Walter A. Haas Professor of the Humanities
Professor of East Asian Languages and Cultures and of Comparative Literature

Institution: Stanford University

Haiyan Lee is the Walter A. Haas Professor of Chinese and Comparative Literature at Stanford University. She is the author of Revolution of the Heart: A Genealogy of Love in China, 1900-1950 (Stanford, 2007), winner of the 2009 Joseph Levenson Prize from the Association for Asian Studies, The Stranger and the Chinese Moral Imagination (Stanford, 2014), and A Certain Justice: Toward an Ecology of the Chinese Legal Imagination (Chicago, 2023).


Reflections Upon “New Civilizationisms”

“Civilization” in its latest incarnation in mainland Chinese discourse is an ideological construct that orders the world in distinct civilizations and provides historical depth and purpose to Han-majoritarian and populist agendas and neo-imperialist ambitions. It is not a rejection of universalism per se, but a rejection of the liberal world order and U.S. dominance, and a drive to substitute China’s own visions and values as the basis of a new universalism. 

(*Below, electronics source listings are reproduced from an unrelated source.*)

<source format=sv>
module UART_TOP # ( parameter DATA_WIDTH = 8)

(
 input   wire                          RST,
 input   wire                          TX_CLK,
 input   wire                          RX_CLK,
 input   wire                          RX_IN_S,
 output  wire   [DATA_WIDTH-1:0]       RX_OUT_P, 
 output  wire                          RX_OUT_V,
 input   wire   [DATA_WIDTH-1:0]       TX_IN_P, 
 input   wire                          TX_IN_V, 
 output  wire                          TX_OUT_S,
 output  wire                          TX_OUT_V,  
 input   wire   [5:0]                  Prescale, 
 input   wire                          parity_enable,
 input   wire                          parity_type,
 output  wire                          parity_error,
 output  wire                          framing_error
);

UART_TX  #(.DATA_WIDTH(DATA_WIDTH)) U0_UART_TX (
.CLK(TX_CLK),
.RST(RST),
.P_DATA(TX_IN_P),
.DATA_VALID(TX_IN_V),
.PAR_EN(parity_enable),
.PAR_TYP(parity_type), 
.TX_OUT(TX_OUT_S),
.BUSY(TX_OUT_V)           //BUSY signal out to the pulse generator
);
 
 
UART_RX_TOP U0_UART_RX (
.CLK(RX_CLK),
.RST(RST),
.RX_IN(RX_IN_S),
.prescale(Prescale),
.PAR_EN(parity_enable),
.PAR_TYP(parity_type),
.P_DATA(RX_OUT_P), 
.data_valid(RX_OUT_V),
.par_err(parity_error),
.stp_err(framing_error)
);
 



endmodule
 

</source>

There are two overlapping civilizational discourses in contemporary China: the tianxia 天下discourse led by Zhao Tingyang et al, and the China model discourse led by Zhang Weiwei et al. The former proposes a hierarchical world order presided over by a benevolent Chinese state that values peace, order, reciprocity, and harmony and deprioritizes freedom, equality, and competition. The latter envisions a bipolar world order in which China will be on par with the West in both material wealth, technological advancement, and cultural prestige.

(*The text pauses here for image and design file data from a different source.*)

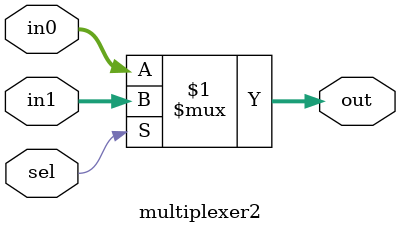
<source format=v>
module multiplexer2(in0, in1, sel, out);
	parameter size=32;
	input [size-1:0]in0;
	input [size-1:0]in1;
	input sel;
	output [size-1:0]out;

	assign out = (sel) ? in1 : in0; //if sel==0, then in0

endmodule
</source>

In both discourses, China is an amalgamation of nation-state and civilization-state that combines the strengths of both. As a nation-state, China accepts the principle of sovereign equality and human rights, abjuring the tribute or “Eastphalian” system of imperial China and drawing a line at racial capitalism which powers capitalist democracy. As a civilization-state, China’s political culture of familism and state paternalism (家国同构) will hierarchically guarantee stability, meritocracy, moral and performance legitimacy (民心向背), state-society continuity, and common prosperity. All of which can be summed up in the official foreign policy shibboleth: “Community of common destiny for mankind”(人类命运共同体).

Civilization is not a word that appears often in my work, but nationalism is. My research and teaching interest in nationalism and all its mutations, including its dialectical relationship with universalist ideologies, is probably where my work intersects most directly with new civilizationism. It is commonly repeated that China is a civilization pretending to be a nation (initially formulated by political theorist Lucian Pye, most recently parroted by Xi Jinping). Perhaps for that reason, Chinese nationalism has always had a strong civilizational bent, whereby the state is seen as more of the guardian of an ancient, unbroken civilization than of a nation or ethnos whose identity/continuity has been less than certain. 

As a literary scholar, I don’t usually write about nationalism or any political ideology directly. Instead, my work has been driven by a desire to understand China’s painful transition from empire to nation-state and the consolidation of one-party authoritarianism at the level of value, structure of feeling, and identity. My work intersects with intellectual history and political philosophy to the extent that I’m centrally preoccupied with the ideology of statist nationalism and the related problems of hierarchy and equality, inclusion and exclusion. I’ve also done some work on the external ambitions of Chinese nationalism, or its worlding discourse. I plan to extend this line of work as my contribution to the new civilizationism project.